TU TAREA: Indica en cuántas líneas de los registros que siguen aparece la cadena "qSketchRegion". Responde solo con el número.

⟨

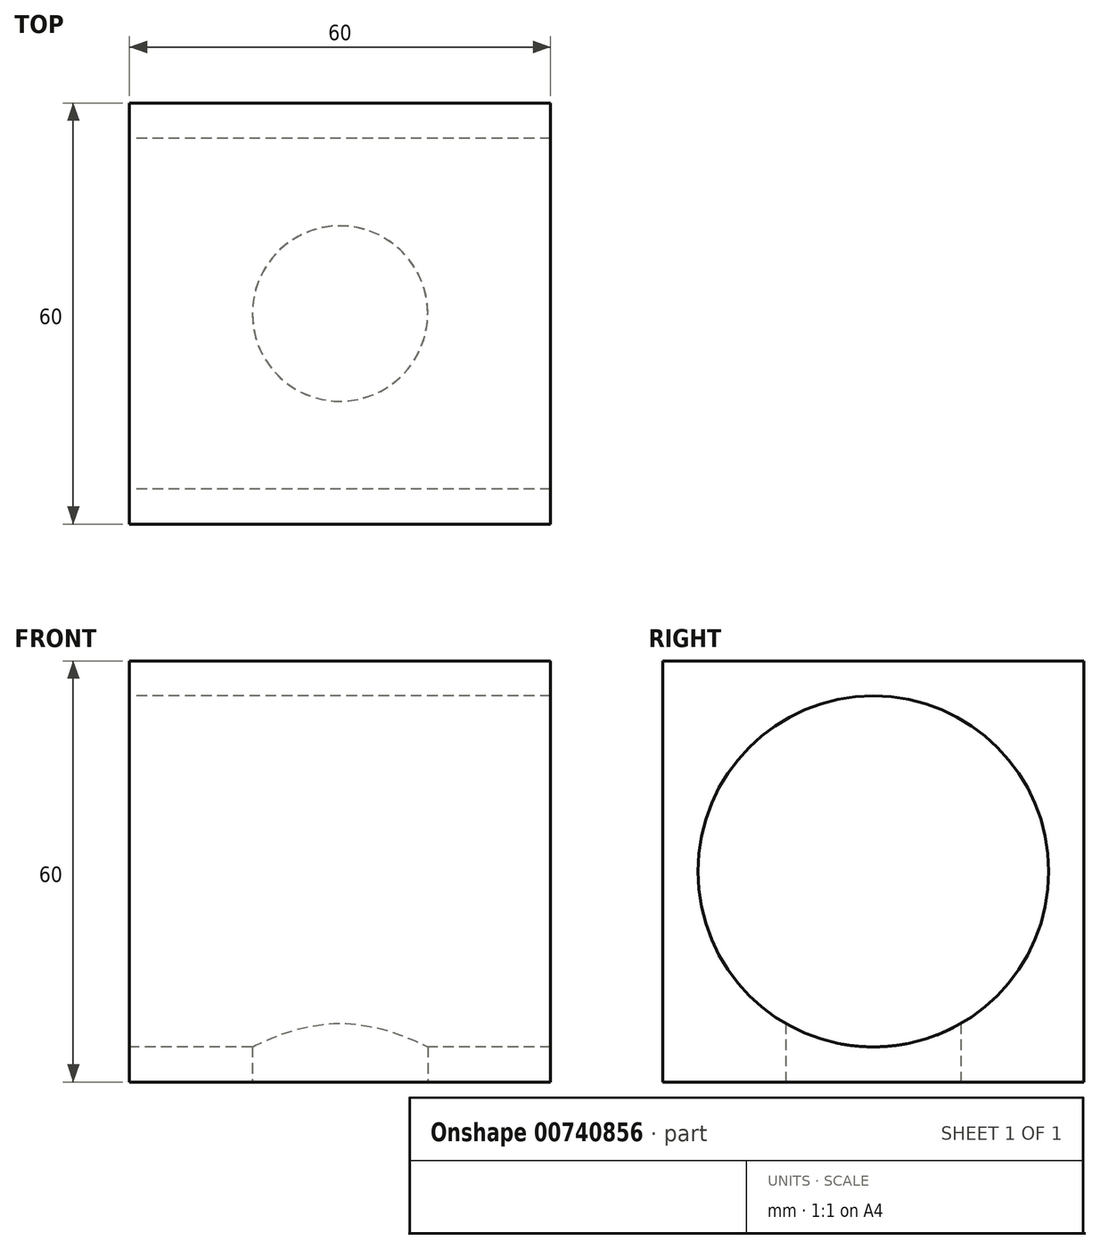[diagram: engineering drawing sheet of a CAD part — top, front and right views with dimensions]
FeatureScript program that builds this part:
annotation { "Feature Type Name" : "Feature", "Feature Type Description" : "" }
export const myFeature = defineFeature(function(context is Context, id is Id, definition is map)
    precondition{}
    {
        {
            var Q0;
            Q0=qCreatedBy(makeId("Right.planeOp"),FACE);
            var sketch = newSketch(context, id + "F0", { "sketchPlane" : qUnion([Q0])});
            skCircle(sketch, "E0", {"center": v(0, 0) * mm, "radius": 25 * mm});
            skLineSegment(sketch, "E1.bottom", {"start": v(-30, -30) * mm, "end": v(30, -30) * mm});
            skLineSegment(sketch, "E1.top", {"start": v(-30, 30) * mm, "end": v(30, 30) * mm});
            skLineSegment(sketch, "E1.left", {"start": v(-30, -30) * mm, "end": v(-30, 30) * mm});
            skLineSegment(sketch, "E1.right", {"start": v(30, -30) * mm, "end": v(30, 30) * mm});
            skSolve(sketch);
        }
        {
            var Q0;
            Q0 = qSketchRegion(id + "F0", true);
            extrude(context, id + "F1", {"entities" : qUnion([Q0]), "endBound" : BoundingType.SYMMETRIC, "depth" : 60 * mm, "offsetDistance" : 25 * mm});
        }
        {
            var Q0;
            Q0=makeQuery(id+"F1.opExtrude","SWEPT_FACE",FACE,{"disambiguationData":[OSD([sQuery(id+"F0.wireOp",EDGE,"E1.bottom")])]});
            var sketch = newSketch(context, id + "F2", { "sketchPlane" : qUnion([Q0])});
            skCircle(sketch, "E2", {"center": v(0, 0) * mm, "radius": 12.5 * mm});
            skSolve(sketch);
        }
        {
            var Q0;
            Q0 = qSketchRegion(id + "F2", true);
            extrude(context, id + "F3", {"entities" : qUnion([Q0]), "operationType" : NewBodyOperationType.REMOVE, "oppositeDirection" : true, "depth" : 25 * mm, "offsetDistance" : 25 * mm, "hasSecondDirection" : true, "secondDirectionOppositeDirection" : false, "secondDirectionDepth" : 25 * mm});
        }
    });
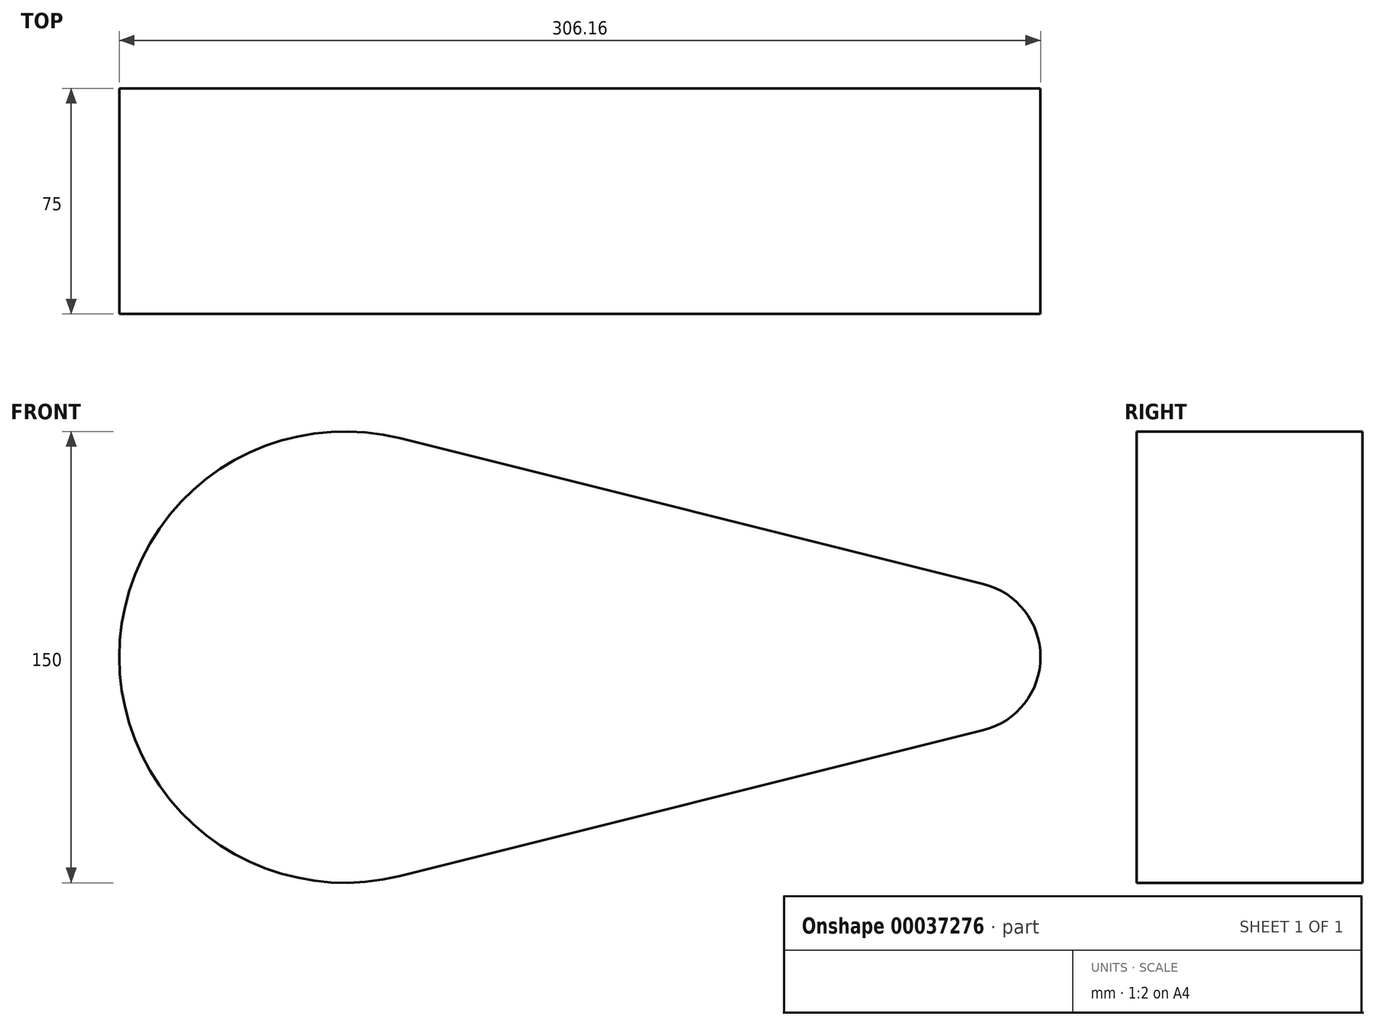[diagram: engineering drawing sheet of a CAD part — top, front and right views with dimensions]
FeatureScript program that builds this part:
annotation { "Feature Type Name" : "Feature", "Feature Type Description" : "" }
export const myFeature = defineFeature(function(context is Context, id is Id, definition is map)
    precondition{}
    {
        {
            var Q0;
            Q0=qCreatedBy(makeId("Front.planeOp"),FACE);
            var sketch = newSketch(context, id + "F0", { "sketchPlane" : qUnion([Q0])});
            skCircle(sketch, "E0", {"center": v(0, 0) * mm, "radius": 75 * mm});
            skCircle(sketch, "E1", {"center": v(206.16, 0) * mm, "radius": 25 * mm});
            skLineSegment(sketch, "E2", {"start": v(18.2, 72.76) * mm, "end": v(212.22, 24.25) * mm});
            skLineSegment(sketch, "E3", {"start": v(18.2, -72.76) * mm, "end": v(212.22, -24.25) * mm});
            skSolve(sketch);
        }
        {
            var Q0;
            {var subQ0=sQuery(id+"F0.wireOp",EDGE,"E0");var subQ2=makeQuery(id+"F0.imprint","INTERSECT",VERTEX,{"derivedFrom":[subQ0,sQuery(id+"F0.wireOp",EDGE,"E2")]});Q0=makeQuery(id+"F0.imprint","IMPRINT",FACE,{"disambiguationData":[TD([[makeQuery(id+"F0.imprint","IMPRINT",EDGE,{"disambiguationData":[TD([[subQ2,-1.0]])],"derivedFrom":subQ0}),1.0]])]});}
            var Q1;
            {var subQ1=sQuery(id+"F0.wireOp",EDGE,"E2");Q1=makeQuery(id+"F0.imprint","IMPRINT",FACE,{"disambiguationData":[TD([[makeQuery(id+"F0.imprint","IMPRINT",EDGE,{"derivedFrom":subQ1}),-1.0]])]});}
            var Q2;
            {var subQ0=sQuery(id+"F0.wireOp",EDGE,"E1");var subQ2=makeQuery(id+"F0.imprint","INTERSECT",VERTEX,{"derivedFrom":[subQ0,sQuery(id+"F0.wireOp",EDGE,"E2")]});Q2=makeQuery(id+"F0.imprint","IMPRINT",FACE,{"disambiguationData":[TD([[makeQuery(id+"F0.imprint","IMPRINT",EDGE,{"disambiguationData":[TD([[subQ2,-1.0]])],"derivedFrom":subQ0}),1.0]])]});}
            extrude(context, id + "F1", {"entities" : qUnion([Q0, Q1, Q2]), "depth" : 75 * mm});
        }
    });
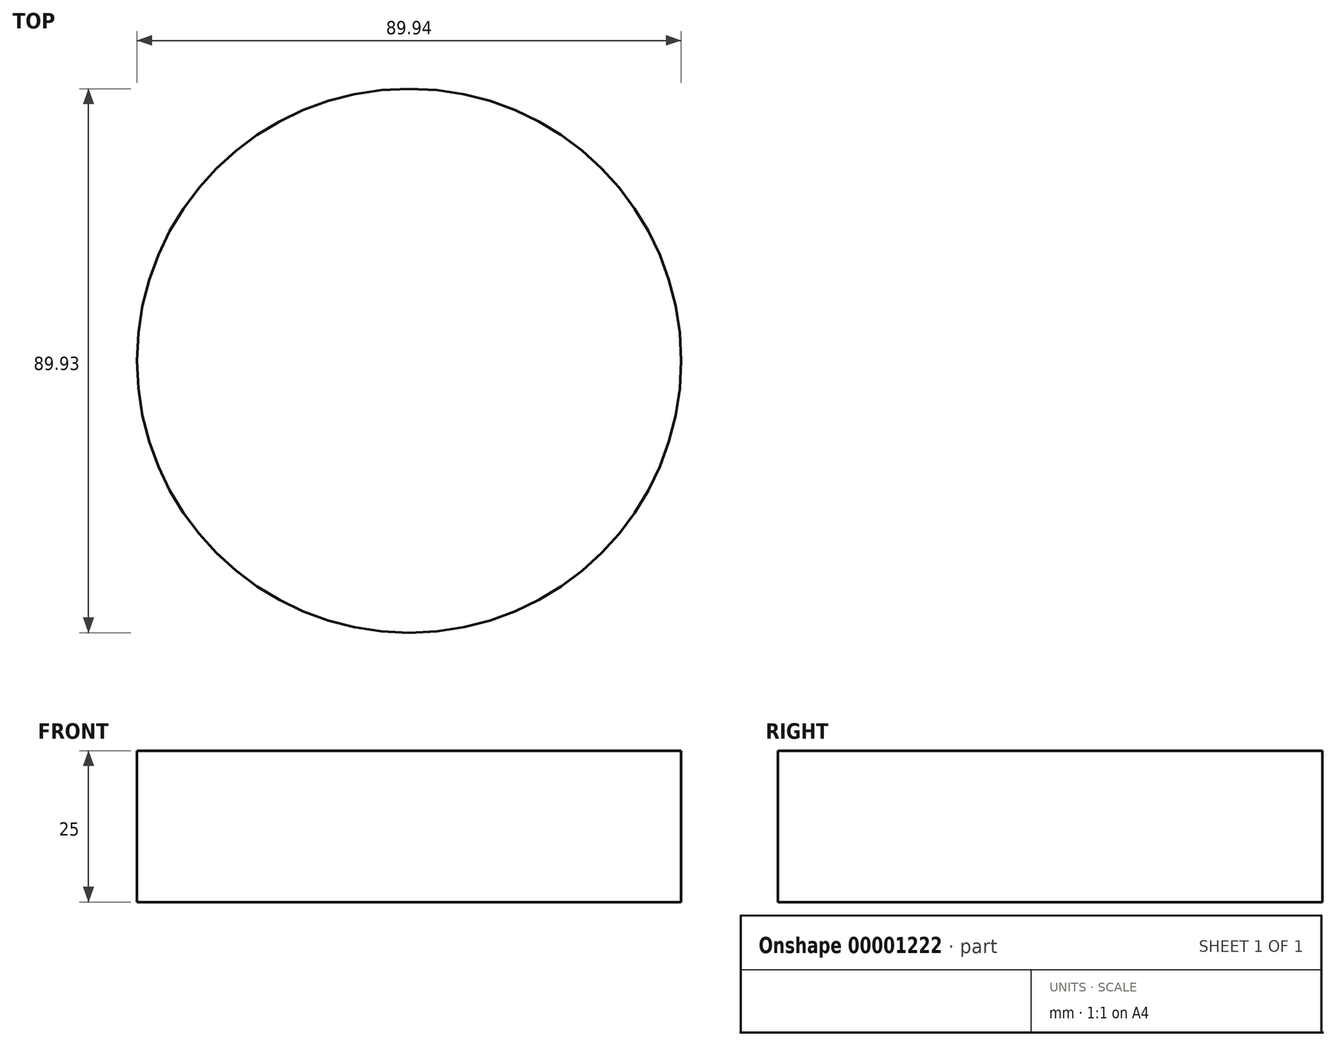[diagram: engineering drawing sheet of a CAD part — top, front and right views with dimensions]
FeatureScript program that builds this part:
annotation { "Feature Type Name" : "Feature", "Feature Type Description" : "" }
export const myFeature = defineFeature(function(context is Context, id is Id, definition is map)
    precondition{}
    {
        {
            var Q0;
            Q0=qCreatedBy(makeId("Top.planeOp"),FACE);
            var sketch = newSketch(context, id + "F0", { "sketchPlane" : qUnion([Q0])});
            skCircle(sketch, "E0", {"center": v(0, 17.83) * mm, "radius": 44.97 * mm});
            skSolve(sketch);
        }
        {
            var Q0;
            Q0=sQuery(id+"F0.wireOp",EDGE,"E0");
            extrude(context, id + "F1", {"bodyType" : ToolBodyType.SURFACE, "surfaceEntities" : qUnion([Q0]), "depth" : 25 * mm});
        }
    });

⟩

RESULTADO: 2